Tau sat down on the ground. With feverish haste he unsealed his medical supplies, laid out some containers. Then delicately he opened each, examined its contents closely by eye, by smell, and two by taste. When he was done he shook his head.

“If these have been in any way meddled with, I would need laboratory analysis to detect it. And I don’t believe that Lumbrilo could hide traces of his work so cleverly. Or has he been off-planet? Had much to do with off-worlders?” he asked the Chief Ranger.

“By the nature of his position he is forbidden to space voyage, to have any close relationship with any off-worlder. I do not think, medic, he would choose your healing substances for his mischief. There would only be chance to aid him then in producing the effects he wants. Though there is often call for first aid in travel, he could not be certain you would use any of your drugs on this trip to the preserve.”

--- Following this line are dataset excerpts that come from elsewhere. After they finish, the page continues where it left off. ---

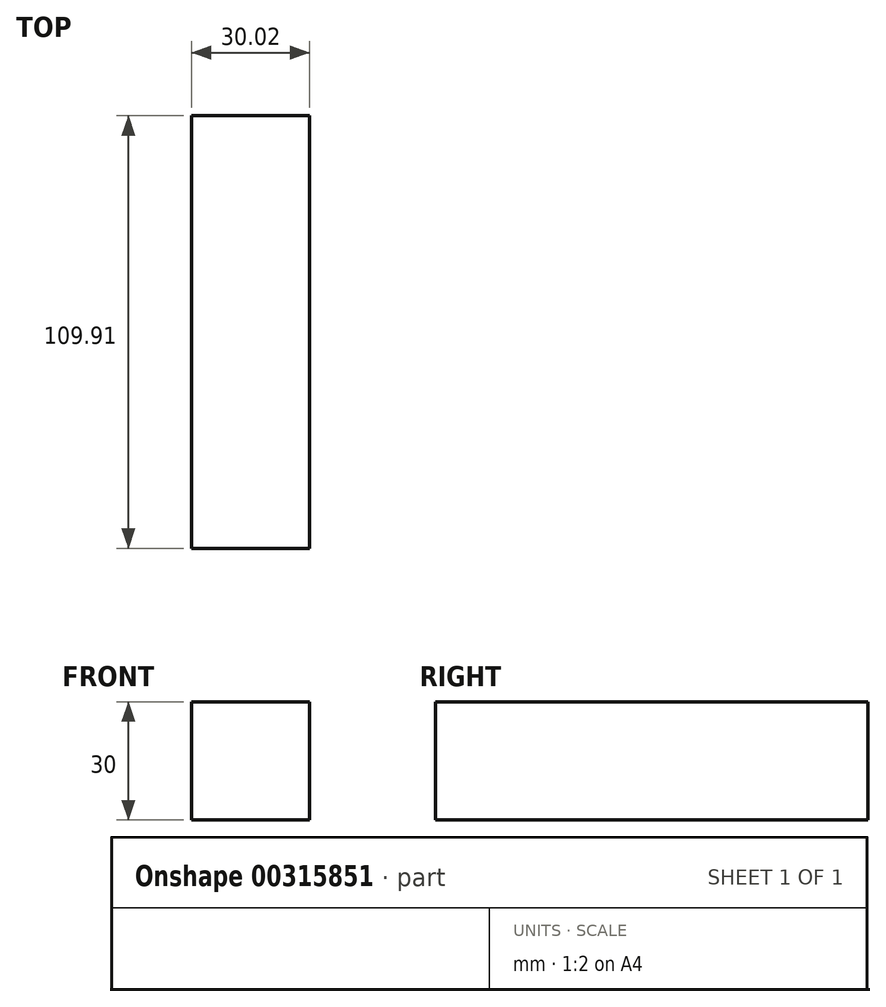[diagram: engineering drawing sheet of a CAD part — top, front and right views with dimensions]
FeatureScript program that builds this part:
annotation { "Feature Type Name" : "Feature", "Feature Type Description" : "" }
export const myFeature = defineFeature(function(context is Context, id is Id, definition is map)
    precondition{}
    {
        {
            var Q0;
            Q0=qCreatedBy(makeId("Top.planeOp"),FACE);
            var sketch = newSketch(context, id + "F0", { "sketchPlane" : qUnion([Q0])});
            skLineSegment(sketch, "E0.bottom", {"start": v(0, 7.93) * mm, "end": v(0, 7.93) * mm});
            skLineSegment(sketch, "E0.top", {"start": v(0, -7.93) * mm, "end": v(0, -7.93) * mm});
            skLineSegment(sketch, "E0.left", {"start": v(0, 7.93) * mm, "end": v(0, -7.93) * mm});
            skLineSegment(sketch, "E0.right", {"start": v(0, 7.93) * mm, "end": v(0, -7.93) * mm});
            skPoint(sketch, "E0.middle", {"position": v(0, 0) * mm});
            skLineSegment(sketch, "E1.bottom", {"start": v(-16.71, 65.44) * mm, "end": v(13.31, 65.44) * mm});
            skLineSegment(sketch, "E1.top", {"start": v(-16.71, -44.47) * mm, "end": v(13.31, -44.47) * mm});
            skLineSegment(sketch, "E1.left", {"start": v(-16.71, 65.44) * mm, "end": v(-16.71, -44.47) * mm});
            skLineSegment(sketch, "E1.right", {"start": v(13.31, 65.44) * mm, "end": v(13.31, -44.47) * mm});
            skPoint(sketch, "E1.middle", {"position": v(-1.7, 10.48) * mm});
            skSolve(sketch);
        }
        {
            var Q0;
            Q0 = qSketchRegion(id + "F0", true);
            extrude(context, id + "F1", {"entities" : qUnion([Q0]), "depth" : 30 * mm});
        }
    });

“And Lumbrilo was certain. He threatened something such as this,” Jellico reminded them.

“So it would be something which we would all use, which we had to depend upon . . . ”

“The water!” Dane had been holding his own canteen ready to drink. But as that possible explanation dawned in his mind, he smelled instead of tasted the liquid sloshing inside. There was no odor he could detect. But he remembered Tau commenting on the powdered purifier pills at their first camp.

“That’s it!” Tau dug further into his kit, brought out the vial of white powder with its grainy lumps. Pouring a little into the palm of his hand he smelled it, touched it with the tip of his tongue. “Purifier and something else,” he reported. “It could be one of half a dozen drugs, or some native stuff from here which we’ve never classified.”

“True. There are drugs we have found here.” Asaki scowled down at the green mat of jungle. “So our water is poisoned?”

“Do you always purify it?” Tau asked the Chief Ranger. “Surely during the centuries since your ancestors landed on Khatka you must have adapted to native water. You couldn’t have lived otherwise. We must use the purifier, but must you?”

“There is water and water.” Asaki shook his own canteen, his scowl growing fiercer as the gurgle from its depths was heard. “From springs on the other side of the mountains we drink—yes. But over here, this close to the Mygra swamps, we have not done so. We may have to chance it.”